This is the first in a series of informational items to make life a little easier and more productive. Some days there is even a joke.
Today it is about a new plug-in for Internet Explorer and Fox Fire that identifies malicious sites. It is free from www.siteadvisor.com that was recently purchased by MacAfee. They use bots to download software from 700,000 sites to see if they are malicious. They have looked at even more sites for pishing and excessive popups. They have signed up at hundreds of thousands of sites and measured the number of e-mails they get. They have analyzed the links to and from these sites to see if they link to bad sites.
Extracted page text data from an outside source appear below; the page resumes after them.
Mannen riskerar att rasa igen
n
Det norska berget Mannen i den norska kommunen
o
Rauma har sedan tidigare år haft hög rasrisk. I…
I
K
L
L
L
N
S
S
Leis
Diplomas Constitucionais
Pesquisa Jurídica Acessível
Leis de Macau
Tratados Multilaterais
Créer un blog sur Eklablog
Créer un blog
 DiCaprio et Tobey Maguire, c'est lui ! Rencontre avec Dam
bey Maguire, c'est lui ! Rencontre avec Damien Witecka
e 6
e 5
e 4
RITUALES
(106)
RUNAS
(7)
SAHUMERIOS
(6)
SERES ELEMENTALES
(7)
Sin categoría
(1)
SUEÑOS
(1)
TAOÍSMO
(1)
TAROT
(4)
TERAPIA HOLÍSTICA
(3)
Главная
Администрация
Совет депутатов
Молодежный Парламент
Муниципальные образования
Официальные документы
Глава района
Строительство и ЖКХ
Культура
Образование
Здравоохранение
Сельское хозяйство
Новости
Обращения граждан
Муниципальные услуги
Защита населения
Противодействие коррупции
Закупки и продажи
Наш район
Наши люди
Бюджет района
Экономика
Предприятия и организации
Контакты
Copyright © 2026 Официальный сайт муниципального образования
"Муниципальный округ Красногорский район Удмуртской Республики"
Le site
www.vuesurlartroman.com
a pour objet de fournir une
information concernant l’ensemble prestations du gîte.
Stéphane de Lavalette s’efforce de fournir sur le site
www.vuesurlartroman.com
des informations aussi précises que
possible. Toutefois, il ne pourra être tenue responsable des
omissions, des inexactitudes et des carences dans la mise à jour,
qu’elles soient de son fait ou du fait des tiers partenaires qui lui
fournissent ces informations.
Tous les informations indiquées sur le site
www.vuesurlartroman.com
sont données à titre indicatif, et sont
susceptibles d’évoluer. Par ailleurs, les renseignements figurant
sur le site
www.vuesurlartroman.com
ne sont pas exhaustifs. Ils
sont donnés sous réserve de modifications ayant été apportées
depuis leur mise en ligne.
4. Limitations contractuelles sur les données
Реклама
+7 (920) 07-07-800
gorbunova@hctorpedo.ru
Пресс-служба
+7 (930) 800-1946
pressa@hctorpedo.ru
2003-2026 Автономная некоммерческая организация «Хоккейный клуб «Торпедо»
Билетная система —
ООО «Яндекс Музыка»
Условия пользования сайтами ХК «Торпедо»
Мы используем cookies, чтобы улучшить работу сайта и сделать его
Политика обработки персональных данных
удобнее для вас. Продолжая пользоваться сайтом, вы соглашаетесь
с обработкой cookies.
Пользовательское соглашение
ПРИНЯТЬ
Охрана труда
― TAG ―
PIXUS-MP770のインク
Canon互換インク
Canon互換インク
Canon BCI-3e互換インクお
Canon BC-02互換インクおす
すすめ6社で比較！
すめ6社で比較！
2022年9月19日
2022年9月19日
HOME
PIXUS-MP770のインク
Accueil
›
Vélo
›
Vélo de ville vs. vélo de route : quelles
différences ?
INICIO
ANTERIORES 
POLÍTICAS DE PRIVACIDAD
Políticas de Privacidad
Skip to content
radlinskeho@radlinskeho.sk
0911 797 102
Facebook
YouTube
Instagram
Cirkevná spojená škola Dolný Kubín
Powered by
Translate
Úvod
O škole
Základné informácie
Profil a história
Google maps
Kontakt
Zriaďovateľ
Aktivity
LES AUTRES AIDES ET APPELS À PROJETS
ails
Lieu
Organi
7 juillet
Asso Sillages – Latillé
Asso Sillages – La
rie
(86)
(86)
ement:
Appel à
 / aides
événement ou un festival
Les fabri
So, when you look for software to download and get thirty hits, some will have a red X next to them and others a green check. Which one will you download from?
Joke of the day:
A tourist walked into a pet shop near Microsoft's corporate headquarters and was looking at the animals on display. While he was there, another customer walked in and said to the shopkeeper, "I'll have a C monkey please." The shopkeeper nodded, went over to a cage at the side of the shop and took out a monkey. He fit a collar and leash, handed it to the customer, saying, "That'll be $5000." The customer paid and walked out with his monkey. Startled, the tourist went over to the shopkeeper and said, "That was a very expensive monkey. Most of them are only a few hundred dollars. Why did it cost so much? The shopkeeper answered, "Ah, that monkey can program a computer in C -- very fast, tight code, no bugs, well worth the money." The tourist looked at the monkey in another cage. "That one's even more expensive! $10,000! What does it do?" "Oh, that one's a C++ monkey; it can manage object-oriented programming, Visual C++, even some Java. All the really useful stuff," said the shopkeeper. The tourist looked around for a little longer and saw a third monkey in a cage of its own. The price tag around its neck read $50,000. He gasped to the shopkeeper, "That one costs more than all the other put together! What on earth does it do?" The shopkeeper replied, "Well, I haven't actually seen it do anything, but it says it's a systems architect."